* [Task details]
Please output each entry in the material beneath exactly as shown.
** Task inputs follows **
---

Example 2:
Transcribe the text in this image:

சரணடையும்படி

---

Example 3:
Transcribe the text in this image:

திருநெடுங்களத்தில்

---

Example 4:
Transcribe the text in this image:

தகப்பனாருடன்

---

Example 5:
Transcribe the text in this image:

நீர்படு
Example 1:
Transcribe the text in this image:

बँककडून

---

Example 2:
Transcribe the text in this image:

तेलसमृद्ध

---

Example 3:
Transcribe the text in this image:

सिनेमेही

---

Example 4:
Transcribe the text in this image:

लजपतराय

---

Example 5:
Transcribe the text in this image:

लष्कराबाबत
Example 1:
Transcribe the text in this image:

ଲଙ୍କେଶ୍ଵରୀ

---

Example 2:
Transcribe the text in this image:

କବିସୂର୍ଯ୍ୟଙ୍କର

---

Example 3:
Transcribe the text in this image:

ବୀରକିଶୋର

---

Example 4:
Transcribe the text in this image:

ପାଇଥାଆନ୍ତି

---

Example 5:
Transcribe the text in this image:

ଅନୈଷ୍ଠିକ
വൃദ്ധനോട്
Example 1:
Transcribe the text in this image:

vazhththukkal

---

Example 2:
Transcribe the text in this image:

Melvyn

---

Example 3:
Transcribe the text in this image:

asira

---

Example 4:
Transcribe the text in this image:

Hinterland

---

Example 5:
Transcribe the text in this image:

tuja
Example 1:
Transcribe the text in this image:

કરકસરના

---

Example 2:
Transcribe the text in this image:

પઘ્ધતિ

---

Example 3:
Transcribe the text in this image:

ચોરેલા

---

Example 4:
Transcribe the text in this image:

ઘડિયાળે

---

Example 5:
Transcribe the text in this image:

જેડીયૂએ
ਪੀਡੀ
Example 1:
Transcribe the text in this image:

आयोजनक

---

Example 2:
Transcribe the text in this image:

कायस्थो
** End of Task inputs **
* [Final answer]
---

Example 2:
Transcribe the text in this image:

சரணடையும்படி

---

Example 3:
Transcribe the text in this image:

திருநெடுங்களத்தில்

---

Example 4:
Transcribe the text in this image:

தகப்பனாருடன்

---

Example 5:
Transcribe the text in this image:

நீர்படு
Example 1:
Transcribe the text in this image:

बँककडून

---

Example 2:
Transcribe the text in this image:

तेलसमृद्ध

---

Example 3:
Transcribe the text in this image:

सिनेमेही

---

Example 4:
Transcribe the text in this image:

लजपतराय

---

Example 5:
Transcribe the text in this image:

लष्कराबाबत
Example 1:
Transcribe the text in this image:

ଲଙ୍କେଶ୍ଵରୀ

---

Example 2:
Transcribe the text in this image:

କବିସୂର୍ଯ୍ୟଙ୍କର

---

Example 3:
Transcribe the text in this image:

ବୀରକିଶୋର

---

Example 4:
Transcribe the text in this image:

ପାଇଥାଆନ୍ତି

---

Example 5:
Transcribe the text in this image:

ଅନୈଷ୍ଠିକ
വൃദ്ധനോട്
Example 1:
Transcribe the text in this image:

vazhththukkal

---

Example 2:
Transcribe the text in this image:

Melvyn

---

Example 3:
Transcribe the text in this image:

asira

---

Example 4:
Transcribe the text in this image:

Hinterland

---

Example 5:
Transcribe the text in this image:

tuja
Example 1:
Transcribe the text in this image:

કરકસરના

---

Example 2:
Transcribe the text in this image:

પઘ્ધતિ

---

Example 3:
Transcribe the text in this image:

ચોરેલા

---

Example 4:
Transcribe the text in this image:

ઘડિયાળે

---

Example 5:
Transcribe the text in this image:

જેડીયૂએ
ਪੀਡੀ
Example 1:
Transcribe the text in this image:

आयोजनक

---

Example 2:
Transcribe the text in this image:

कायस्थो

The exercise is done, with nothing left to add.